KHARTOUM – Sudanese President Omar al-Beshir on Thursday promised the country's first multi-party elections in over two decades will be 'free and fair', as campaigning for the April 11-13 vote winds down.
"The elections will be fair and free and clean and exemplary," Beshir told a large gathering at the site of a massive hydroelectric plant in northern Sudan, marking the project's final phase.
They will be clean, because "elections are a religious duty," the Islamist-leaning leader said at the event, which was broadcast on state television.
Sudan will hold its first multi-party vote since 1986 on Sunday, which will include presidential, legislative and local elections.
The Sudanese leader, who focused his campaign on economic development and has taken his rallies across the country, chose to wrap up at the site of his flagship project, the Chinese-engineered Merowe Dam.
"All our projects... are a religious duty," Beshir told the gathering.
The dam's inauguration on March 3, 2009, came on the eve of announcement by the International Criminal Court of the issue an arrest warrant against the Sudanese leader for war crimes and crimes against humanity in the western region of Darfur.
The 66-year-old leader, who has led Africa's largest country since 1989, has been scrambling to maintain credibility after a boycott by opposition parties.
During Thursday's brief speech, Beshir made no mention of the boycott.
The Umma party, one of the two largest opposition groupings in the country, announced late on Wednesday its boycott of the election at all levels.
Umma was among a group of opposition parties that had given the Sudanese government four days from April 2 to implement key reforms in return for a pledge to take part in elections that would be pushed back to May.
But on Tuesday, the national elections commission had insisted that the vote would go ahead as planned from Sunday till Tuesday.
"The political bureau discussed the issue over the past two days... In the end, we came to the conclusion that our conditions for postponing the elections had not been accepted," said Sarah Nugdalla, a senior member of the Umma's politburo.
The Umma announcement came just hours after the European Union said it was pulling its election monitors out of Darfur, citing insecurity.
The former southern rebel Sudan People's Liberation Movement had already decided to boycott the election in northern Sudan, after withdrawing their presidential candidate Yasser Arman from the race.

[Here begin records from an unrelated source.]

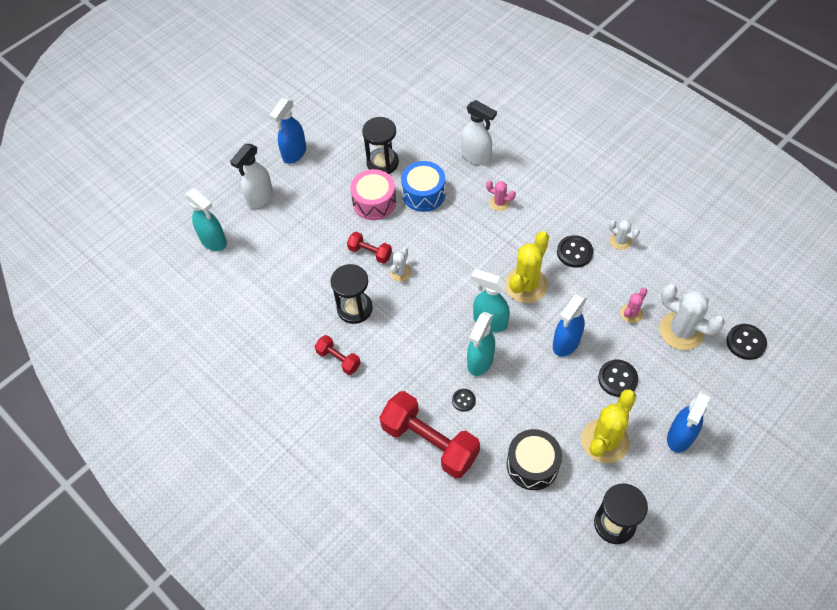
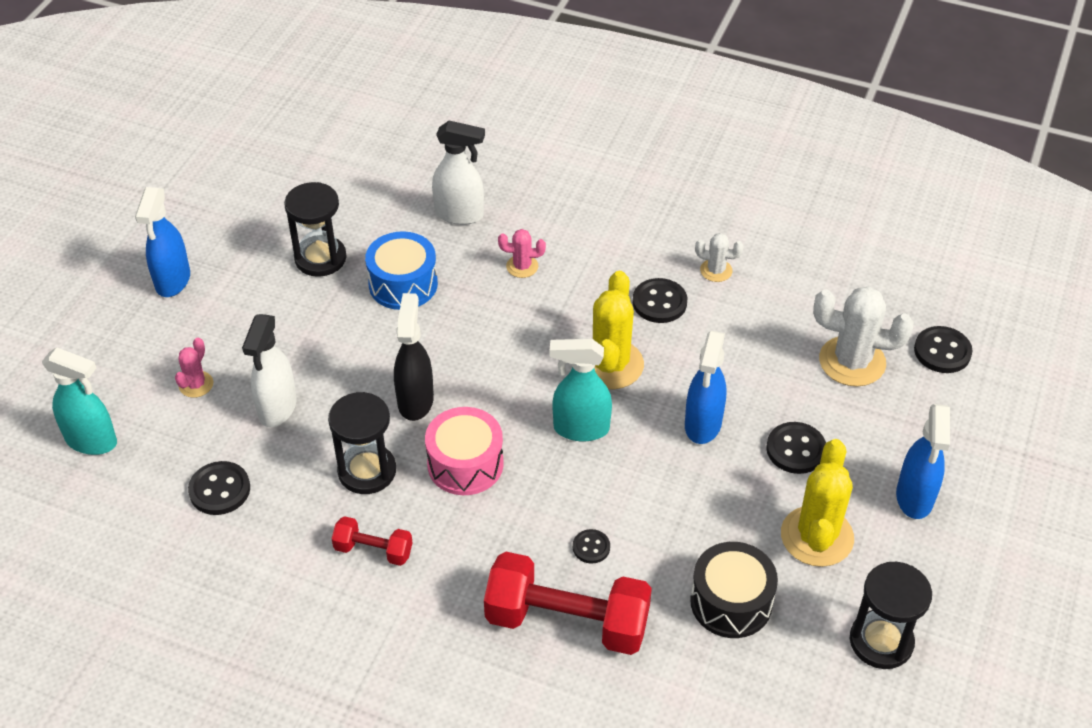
camera: 25 degrees left, 10 degrees down
white spray bottle [230,144,273,209] -> white spray bottle moved to [242,314,297,427]
red dumbbell [347,232,392,264] -> none
pink drum [350,169,396,220] -> pink drum moved to [425,407,504,495]
white cactus [390,248,411,281] -> black spray bottle [394,293,434,421]
turquoise spray bottle [467,312,495,376] -> none
pink cactus [620,288,647,323] -> pink cactus moved to [175,338,213,398]
none -> black button [188,461,250,515]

The SPLM said however it would still field candidates in the sensitive border states of Blue Nile and South Kordofan, where the party enjoys support.

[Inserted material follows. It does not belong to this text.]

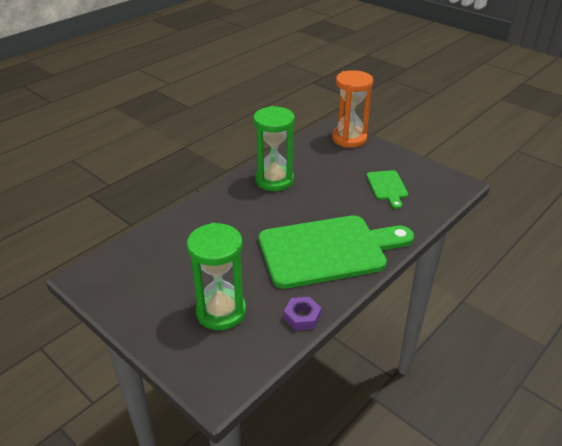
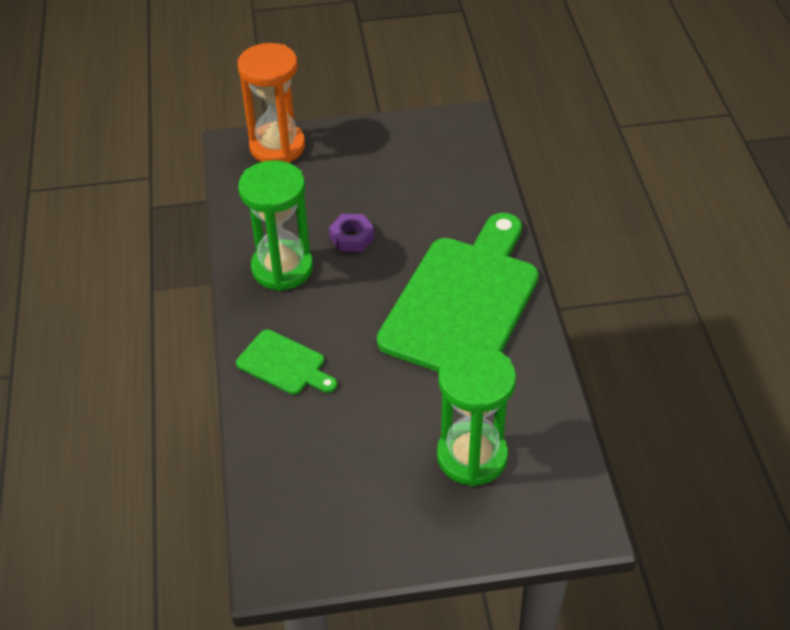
camera: 50 degrees left, 10 degrees up
purple nut [284,297,321,331] -> purple nut moved to [329,214,374,252]
green cutting board [367,170,408,209] -> green cutting board moved to [236,329,337,395]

With the withdrawal of both Beshir's key challengers --Arman and Umma's Sadiq al-Mahdi-- little suspense remains in the race and Beshir looks to secure a comfortable win.
The election is seen as a prelude to a crucial referendum on southern independence scheduled for 2011.
North and south Sudan were engaged in a bitter decades-long civil war that left around two million dead and some four million displaced.
The two parties signed the Comprehensive Peace Agreement in 2005, which provided for both the elections and the referendum.